Opposés à la lanterne rouge, Montpellier, les hommes de Robert Nouzaret, privés des services de Lucien Mettomo, vainqueur de la CAN, cèdent à deux reprises lors de vingt premières minutes à l'envers. La faute à la pression, sans doute, évoquée dans les colonnes de "La Tribune" par Stéphane Pédron : "Je n'ai jamais connu une trouille pareille. Nous avons été minables puis extraordinaires. C'est incompréhensible." Extraordinaires donc à l'instar du défenseur norvégien, Bjorne Tore Kvarme sonnant la révolte et impliqué sur les trois buts foréziens inscrits avant la pause par Stéphane Pédron, José Aloisio et Alex Dias, signant-là le 3000e but de l'ASSE parmi l'élite. Mieux, au retour des vestiaires, les Stéphanois enfonçaient le clou par l'intermédiaire de l'ex et futur Montpelliérain, Bruno Carotti (4-2). L'affaire semblait entendue.

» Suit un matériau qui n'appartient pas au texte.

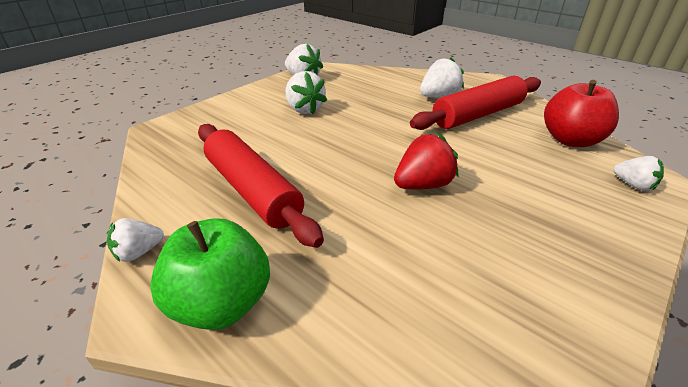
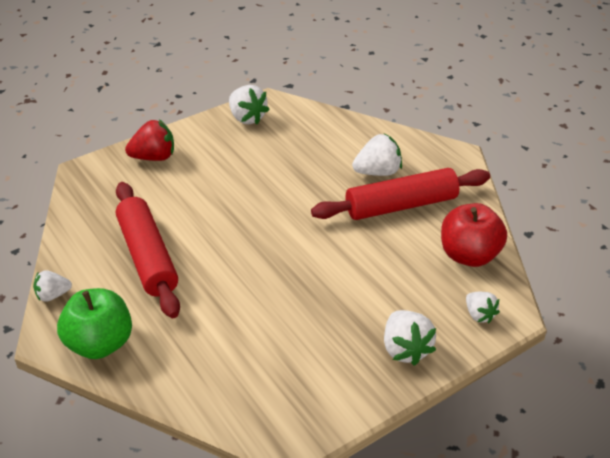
camera: 15 degrees right, 5 degrees up
(304, 109) = (228, 167): white strawberry -> white strawberry (405, 349)
(423, 185) = (291, 278): red strawberry -> red strawberry (154, 157)

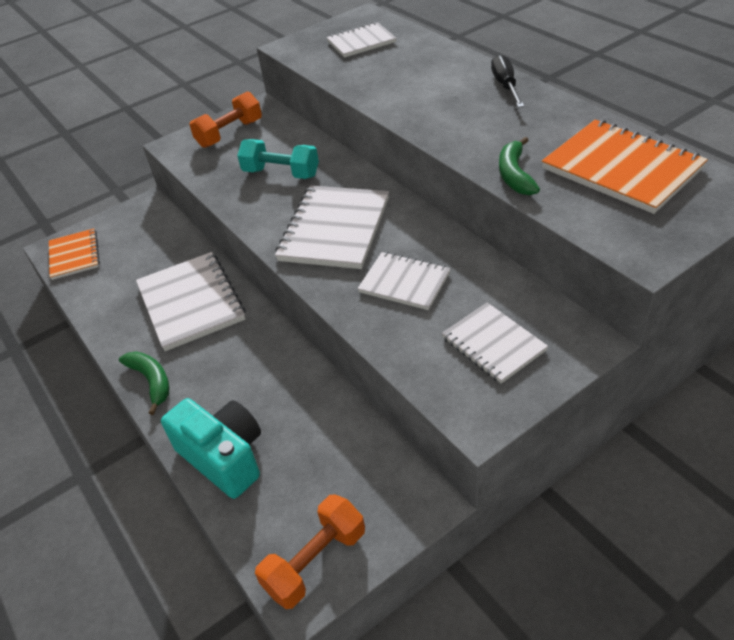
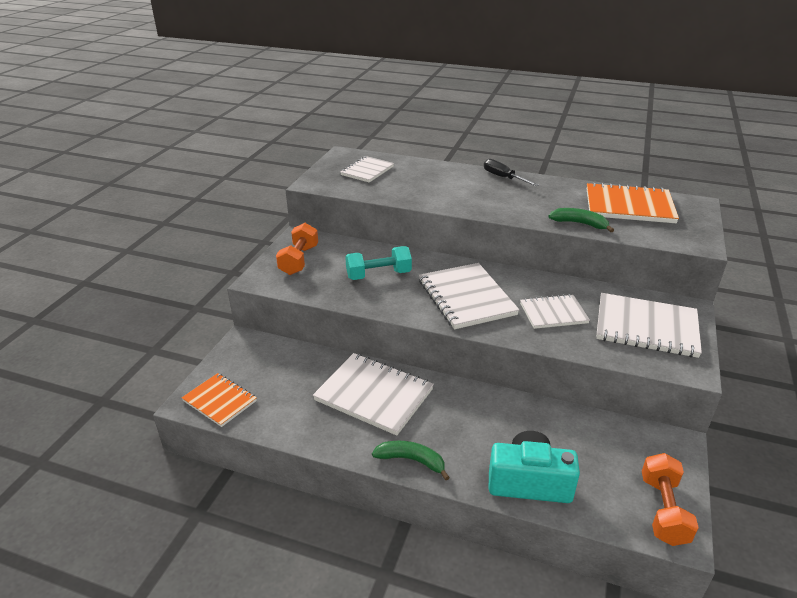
camera: 40 degrees left, 10 degrees down
(493, 344) = (646, 327): white notebook -> white notebook, size x1.63
(515, 175) = (579, 224): green banana -> green banana turned 150 degrees clockwise

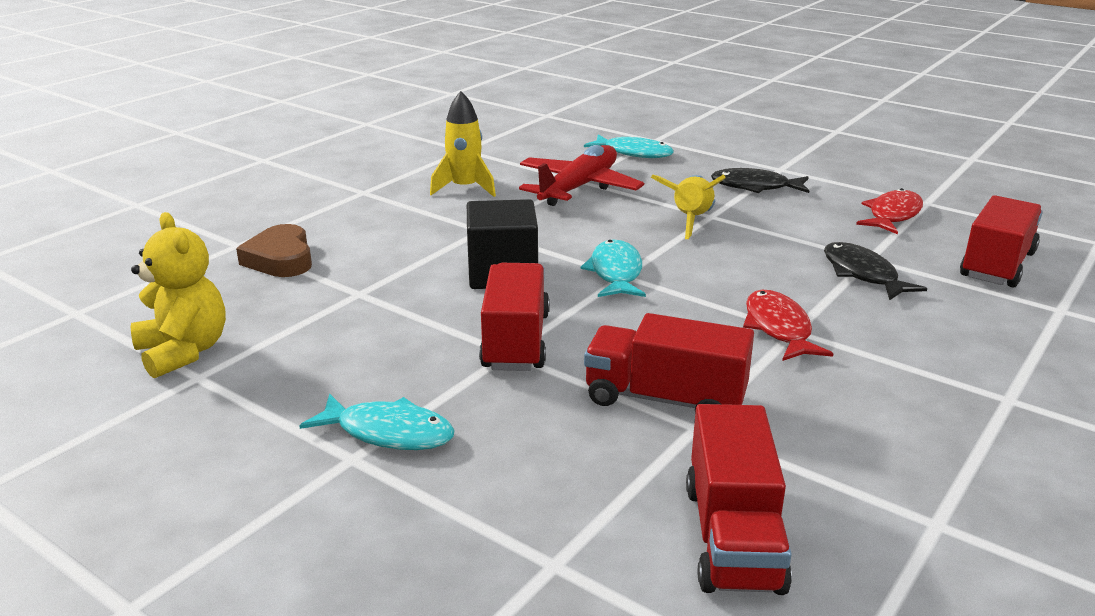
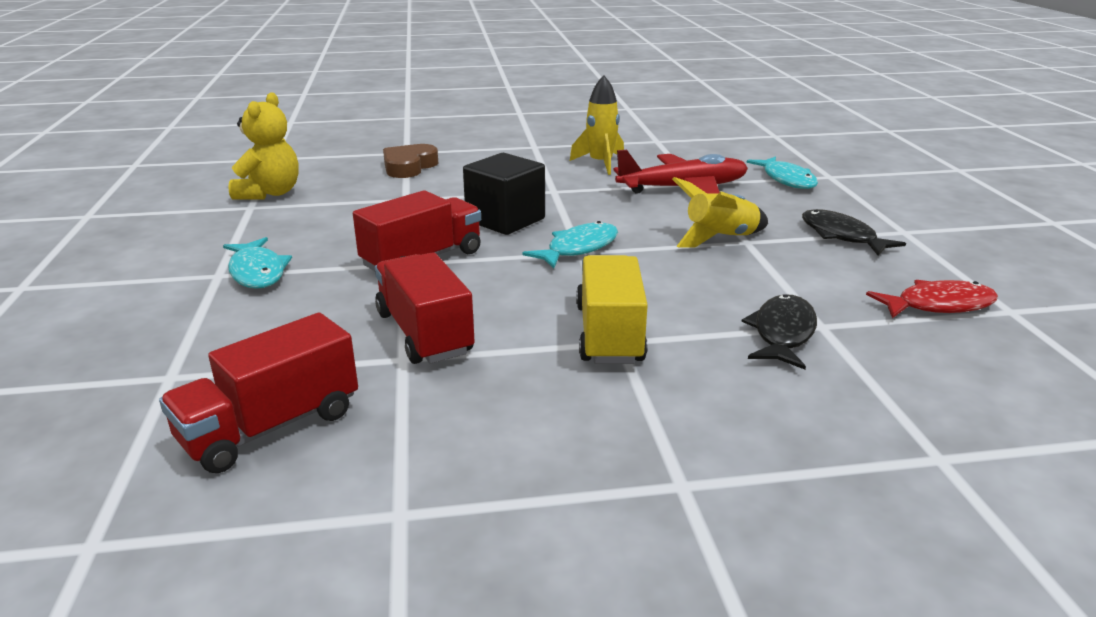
camera: 45 degrees right, 0 degrees up
(778, 328) = (609, 334): red fish -> yellow truck
(997, 265) = (959, 390): red truck -> none

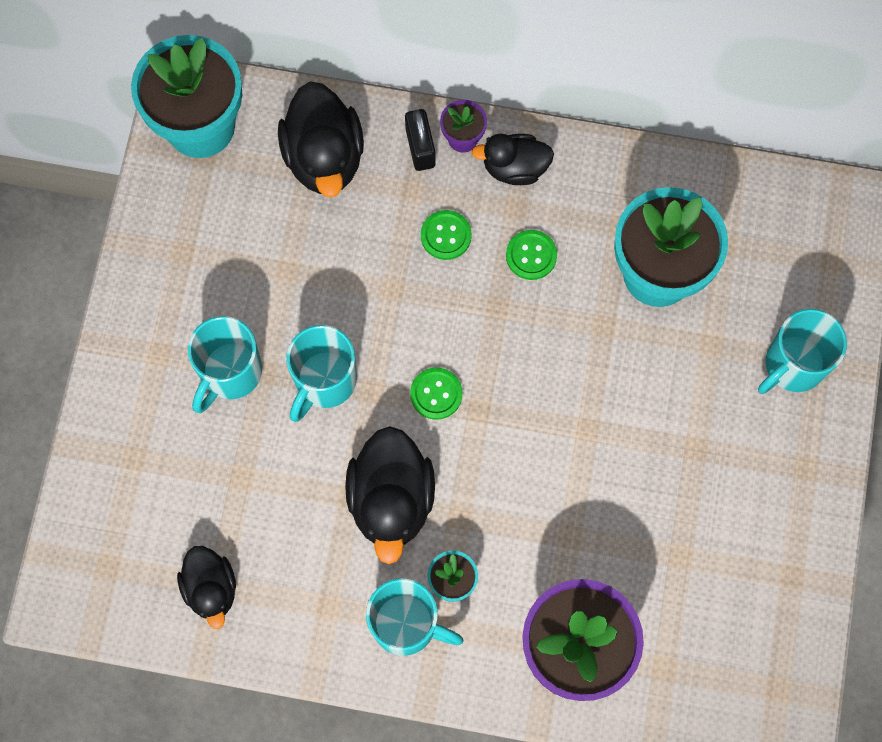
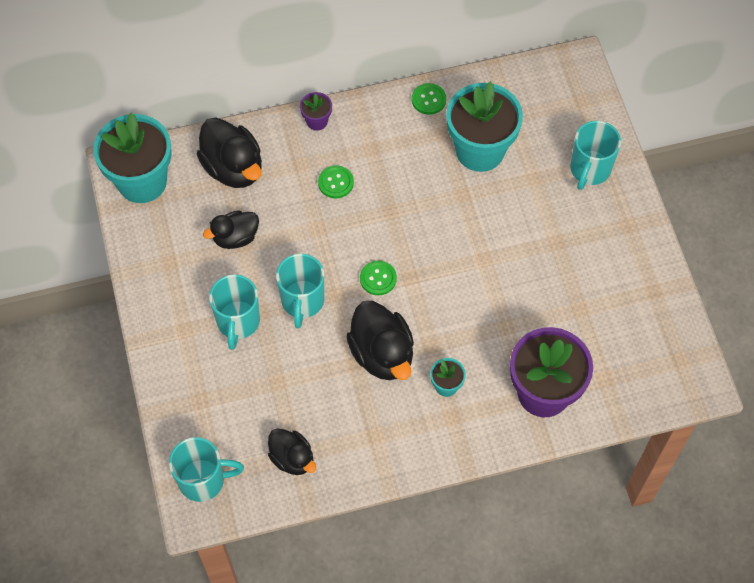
camera: 25 degrees left, 10 degrees down
(406, 625) = (430, 424): turquoise mug -> turquoise mug (203, 480)
(420, 147) = (292, 137): black padlock -> none
(514, 168) = (359, 125): black duck -> black duck (235, 237)
(531, 255) = (396, 172): green button -> green button (428, 99)

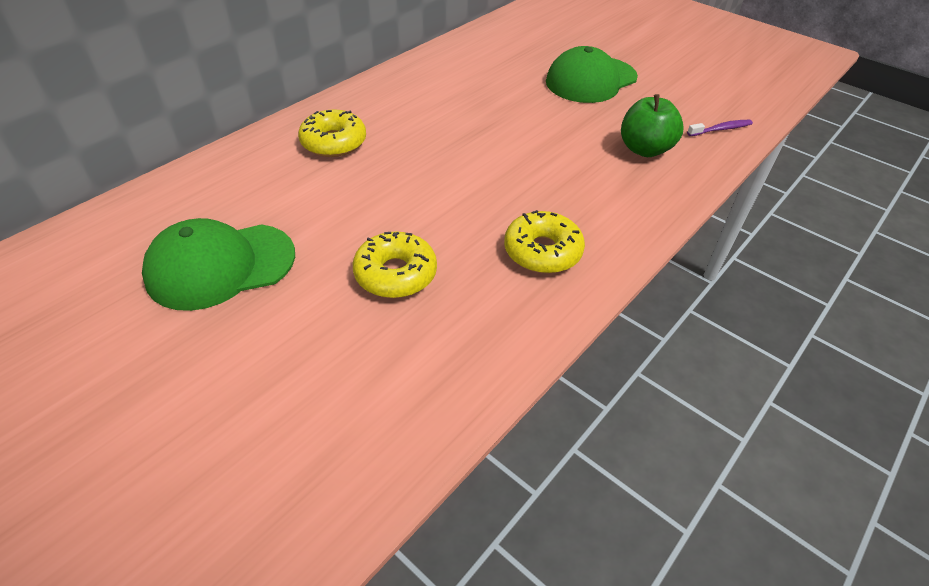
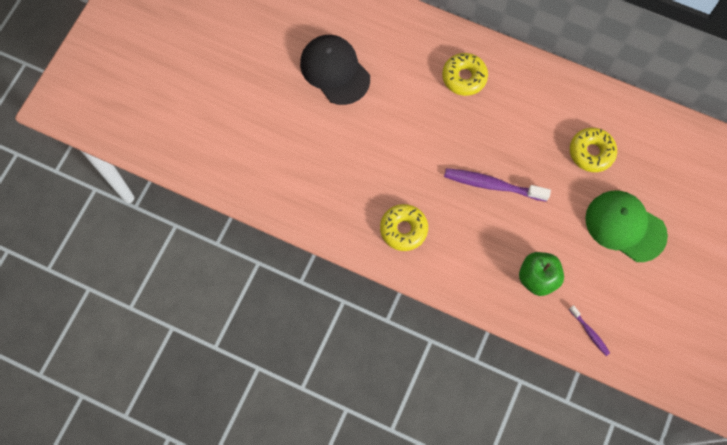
camera: 75 degrees right, 25 degrees up
(220, 266) = (335, 70): green cap -> black cap
(395, 274) = (358, 157): yellow donut -> yellow donut (591, 152)
(503, 155) = (492, 185): none -> purple toothbrush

Or, les Héraultais de Michel Mézy, sous la neige, allaient totalement se relancer en inscrivant, coup sur coup, deux buts. Les Ligériens de naissance - le Stéphanois Olivier Sorlin et le Montbrisonnais Philippe Delaye - sont alors en passe de jouer un bien vilain tour à leur club de cœur (4-4). Une faute de main de leur portier, Rudy Riou, sur une frappe d'Aloisio les privera d'un score de parité. Les Verts peuvent exulter au terme "de ce match de dingues", selon leur coach. Ils venaient de renouer avec la victoire qui les fuyait depuis le 12 décembre 1999 face à l'OM; ils avaient, ce jour- là, également trouvé la faille à cinq reprises (5-1) ! Quant à Loulou Nicollin, il ne se berçait plus de douces illusions: "Cette fois, nous avons les deux pieds dans la tombe !" À l'issue de la saison, que les Verts boucleront au 6e rang, Montpellier connaîtra en effet les affres de la relégation.